Sunday, October 10, 2010

The Dirtiest Wine Ever.

It's a given that if you run with my wolf pack (a rather lethargic, purple-toothed pack at that), then this guy is sort of a celebrity:

Alright. It's not technically a wolf pack. Just a bunch of people, and there are zero wolves (but there is at least one sweet wolf shirt, belonging- not surprisingly- to yours truly). The folks I'm talking about are Atlanta wine drinkers, and beyond that, the online community of wine bloggers, social media [insert hackneyed descriptor, like "mavens", "ninjas", "gurus", etc.], and industry chaps.

But I was actually a bit surprised when a few local friends of mine did not know the name "Hardy Wallace". The guy- affectionately known as "Dirty"- rose through the blogging ranks, evangelizing about the crunker aspects of the fermented grape on Atlanta's own Dirty South Wine. For brevity's sake, here's the condensed story: Dirty got laid off, won a little contest in 2009, moved to California, and now helps make and sell wine. The guy's been a huge boon for the Atlanta (and beyond) wine scene and its bloggers, and he's also a particularly appreciated supporter of this little opus here. Dirty's also a super bouncy ball of energy, a man of more comical facial expressions than a young Rip Taylor, and as absurdly humble and genuine a fella around. Hardy- I pop an obscure, overly-aged-and-oxidized white wine and pour a little out for you, buddy.

While "Dirty South Wine" has perhaps become secondary to Hardy, the stuff he's got going on at Santa Rosa's Natural Process Alliance is worth the focus. The cat went to work for Kevin Kelley (known as the winemaker behind the tasty and easy-to-find Lioco, as well as tasty and rather elusive Salinia juice), and they're primed to make the "klean kanteen" and The NPA household least within a 100 mile radius of the wine's origin, as it's not sold beyond, despite my efforts, ranging from unappealing bribery to weak-armed coercion.

Why the Pat Buchanan-like isolationism? The juice is good; word should be spread. However, this is perhaps the most natural wine commercially made. Little to no sulphur dioxide is used (an addition in traditional winemaking so common, it's often listed as a critical step in the process). Wild yeasts- contrary to more common inoculated yeasts- are allowed to create spontaneous fermentation in the crushed juice. The NPA wines are also not filtered or fined. Ever drank cloudy wine? The crystal-clear stuff you're probably accustomed to gets that way by using a protein to precipitate out suspended solids. Such proteins can include egg whites, stuff made from fish fins, and even bull's blood in the seemingly bull-slaughter-happy ancient times.

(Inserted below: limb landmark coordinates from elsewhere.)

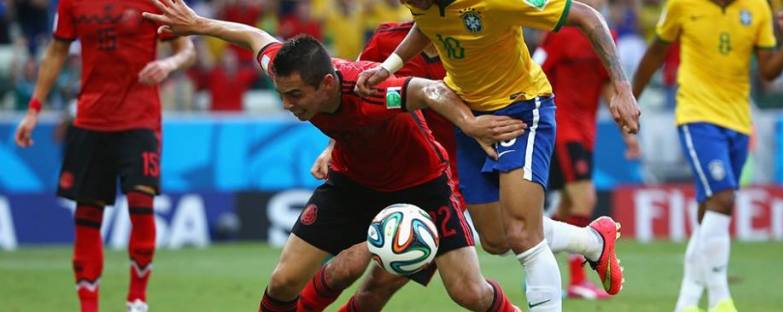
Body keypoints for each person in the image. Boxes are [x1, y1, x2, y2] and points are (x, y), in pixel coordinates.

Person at [142, 1, 527, 311]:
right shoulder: (291, 68)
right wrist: (199, 24)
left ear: (326, 85)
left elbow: (429, 91)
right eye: (281, 94)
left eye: (295, 96)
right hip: (352, 183)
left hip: (422, 186)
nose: (287, 105)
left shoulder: (369, 92)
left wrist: (472, 125)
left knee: (469, 293)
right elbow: (253, 35)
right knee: (283, 281)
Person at [356, 1, 641, 310]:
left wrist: (622, 88)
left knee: (522, 234)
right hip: (470, 119)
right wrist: (387, 67)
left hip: (521, 110)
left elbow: (588, 16)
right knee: (495, 239)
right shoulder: (423, 5)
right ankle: (593, 242)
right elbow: (428, 26)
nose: (406, 2)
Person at [13, 1, 195, 311]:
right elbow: (57, 52)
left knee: (141, 201)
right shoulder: (72, 3)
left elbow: (187, 48)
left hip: (140, 120)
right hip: (90, 120)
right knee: (87, 216)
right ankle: (89, 307)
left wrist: (168, 65)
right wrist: (33, 110)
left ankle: (137, 300)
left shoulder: (156, 1)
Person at [631, 0, 783, 311]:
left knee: (709, 209)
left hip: (738, 120)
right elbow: (657, 52)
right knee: (723, 199)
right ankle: (720, 299)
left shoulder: (757, 8)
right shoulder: (682, 5)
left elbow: (768, 71)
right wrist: (630, 99)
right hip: (696, 115)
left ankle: (686, 301)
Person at [298, 21, 459, 312]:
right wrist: (331, 147)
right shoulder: (387, 41)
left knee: (378, 288)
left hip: (440, 180)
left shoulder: (474, 43)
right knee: (345, 267)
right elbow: (350, 100)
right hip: (379, 173)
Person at [534, 0, 640, 300]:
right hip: (561, 126)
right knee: (585, 196)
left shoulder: (606, 35)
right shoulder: (561, 33)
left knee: (568, 204)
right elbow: (534, 68)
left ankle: (538, 243)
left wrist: (628, 135)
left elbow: (610, 84)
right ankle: (578, 279)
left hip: (586, 129)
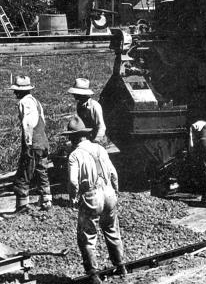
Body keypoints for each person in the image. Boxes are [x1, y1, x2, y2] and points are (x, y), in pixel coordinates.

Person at [64, 115, 127, 284]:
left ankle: (93, 274)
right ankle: (121, 266)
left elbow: (72, 180)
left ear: (72, 137)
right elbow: (114, 173)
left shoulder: (74, 155)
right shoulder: (100, 149)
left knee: (87, 236)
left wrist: (73, 197)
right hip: (108, 193)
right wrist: (115, 191)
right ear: (85, 135)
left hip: (92, 196)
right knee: (112, 230)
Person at [11, 75, 52, 212]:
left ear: (21, 91)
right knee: (42, 171)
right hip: (43, 142)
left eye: (16, 90)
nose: (14, 93)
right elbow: (42, 122)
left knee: (24, 173)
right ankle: (46, 200)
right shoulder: (36, 102)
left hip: (33, 143)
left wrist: (28, 144)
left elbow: (28, 124)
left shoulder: (24, 102)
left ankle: (22, 205)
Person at [68, 78, 107, 143]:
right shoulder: (80, 105)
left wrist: (96, 140)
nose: (73, 95)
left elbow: (101, 126)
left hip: (97, 139)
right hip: (87, 139)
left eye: (75, 93)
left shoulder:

What is left in the kanteen is a fragile wine: evolving, terribly susceptible to heat and travel, and fly paper for oxidation (as sulfites are a preservative). However, the product Kelley's making in that Santa Rosa warehouse, and that Dirty's filling your keg or kanteen (via draught, no less), is spectacular. Honestly, like nothing I've ever tasted. I think we've been conditioned to a way wine is "supposed" to be made, is supposed to look, is supposed to taste. This juice farts in the general direction of those edicts, and the payoff is a totally unique wine experience.

Pinot Gris that looks like ruby-red grapefruit juice and smells like sweet tea and peaches. Chardonnay that kicks both the "unoaked" and "butterscotch bomb" camps in the genitals (that's about the best I can describe it. My tasting notes simply said, "Chard: mention genitals, but in a good way"). But I think the Sauvignon Blanc from the NPA is the star. Sauv B's generally never been a wine that I'd put on my wish list (unless it's blended with botrytized Sémillon and labeled "Sauternes"). But I literally crave this one. It looks like grapefruit juice. It smells like grapefruit juice. And grass. And every other descriptor given in the world of Sauvignon Blanc, including the elusive gooseberry, and I've never even seen or tasted a stupid gooseberry. There's just tons of wacky stuff going on in this one, and its big flavors and acidity rip down your tongue when knocking it back for breakfast. I'm serious: have some for breakfast. Your job's not that secure anyway.

I'm not just writing this article because I know and like some of the folks at the NPA. Hopefully, it's been established in over two years that I'm neither a jaded critic nor a pandering buffoon (operative word = "pandering". I could very well be a buffoon). However, I think when something interesting is going on, it's worth a mention. Are these the best wines I've ever tasted? I'm not prepared to say that. But are they absolutely unique? Definitely. Kevin Kelley's doing something really special, and the wacky kid from Atlanta and putting it on the map.

So, if you find your way to Northern California, make a track to Santa Rosa. Stop by Rancho Mendoza Super Mercado for an incredible torta. Maybe buy an extra one or two for the winemaking crew. Next, throw out all your preconceived notions of what a winery visit should be. Then, hit up the NPA. You'll be glad you did.

And, yes. I really do own that wolf shirt.